Question

confusion about Deseq2 wording in the vignette ( additive model with main effects only vs interaction )

0

Entering edit mode

Alexandre ▴ 10

@095e334e

Last seen 2.8 years ago

Hong Kong

Hi there,

My question is rather theoretical and regards the wording used to describe a multi-factor design in the vignette of Deseq2 package. For example in the following design:

~genotype + condition

The vignette mentions that the condition effect represents the overall effect controlling for differences due to genotype.

However when I start reading some books about multi-factor design and interaction, including here one book written by Michael one of the authors of DESeq2 I get the following from this book named Data Analysis for The Life Sciences.

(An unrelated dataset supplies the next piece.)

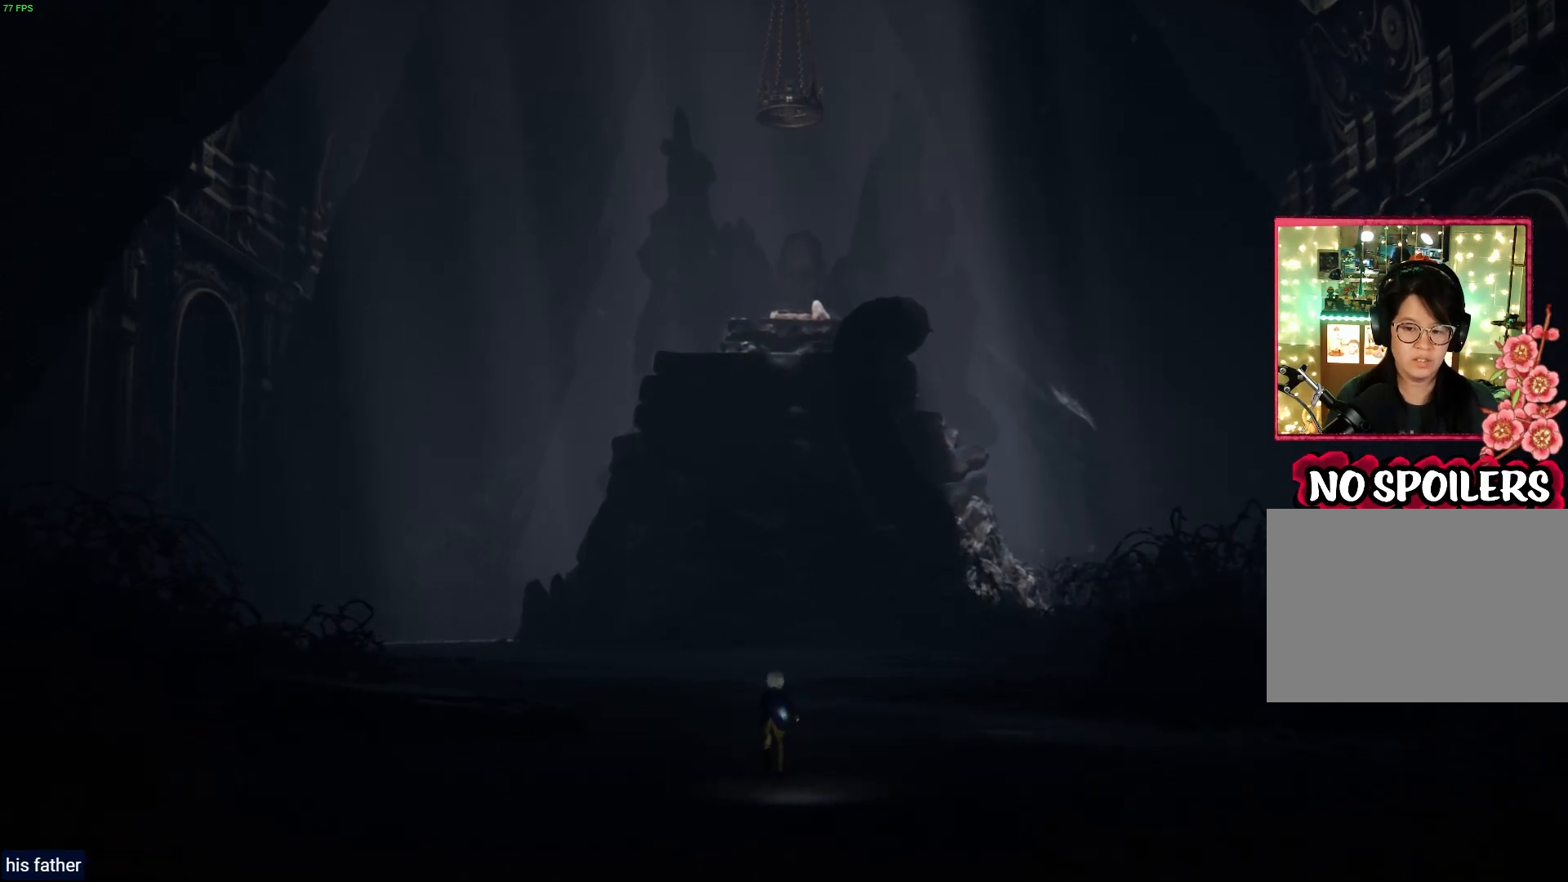
{"buttons": ["R1"], "left_stick": "up", "right_stick": "center", "events": []}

X<-model.matrix(~type+leg, data=spider)
colnames(X)
"(Intercept)" "typepush"    "legL2""legL3""legL4"

So here they point out a model with one factor type with two level push and pull and another factor leg with 4 levels leg1 leg2 leg3 and leg4. Then they go ahead and make the following affirmation about the model ~type+leg

" In the previous linear model, we assumed that the push vs. pull effect was the same for all of the legpairs"

So if the push pull effect assumption is the same for all legpairs, how can an additive model control for differences in the first term ?

For example:

~genotype + condition

condition effect controls for differences due to genotype but ~type+leg assumes that level differences are the same for all leg levels.

So generalizing what we can say about this model ?

~ factor1 + factor2

Does the factor2 effect control for differences in factor1 or does the levels of factor1 are assumed to be the same for all levels of factor2 ??

Thanks.

DESeq2 • 1.1k views

ADD COMMENT • link updated 3.8 years ago by James W. MacDonald 68k • written 3.8 years ago by Alexandre ▴ 10

score 0 · Answer 1 · 2021-07-13

The assumption for the model defined by the following design matrix

X<-model.matrix(~type+leg, data=spider)

is that the difference between push and pull is the same for all the leg pairs. In other words push - pull for leg 1 is approximately the same as push - pull for leg 2. That is not to say that the average level for leg 1 is the same for leg 2! Consider a scenario where on average the level of both push and pull for leg 2 are 50% higher than for leg 1. But since both push and pull are higher in leg 2 vs leg 1, by definition the difference between push and pull for both legs is comparable. It's just that there is a 'leg' effect where leg 2 has a higher overall level.

If leg 2 is overall higher than leg 1, and the difference between push and pull is larger for leg 2 then you cannot fit the above model, because there is an interaction between leg and type, and simply assuming that the difference between push and pull is comparable regardless of the leg type is no longer a valid assumption.

As for your ~factor1 + factor2 model, you stated it incorrectly. The factor2 doesn't control for differences in factor1. Nobody says that. Factor1 represents changes in the levels of factor1, after controlling for differences across the levels of factor2. And by fitting that model we assume that the changes in factor1, across the different levels of factor2 are consistent.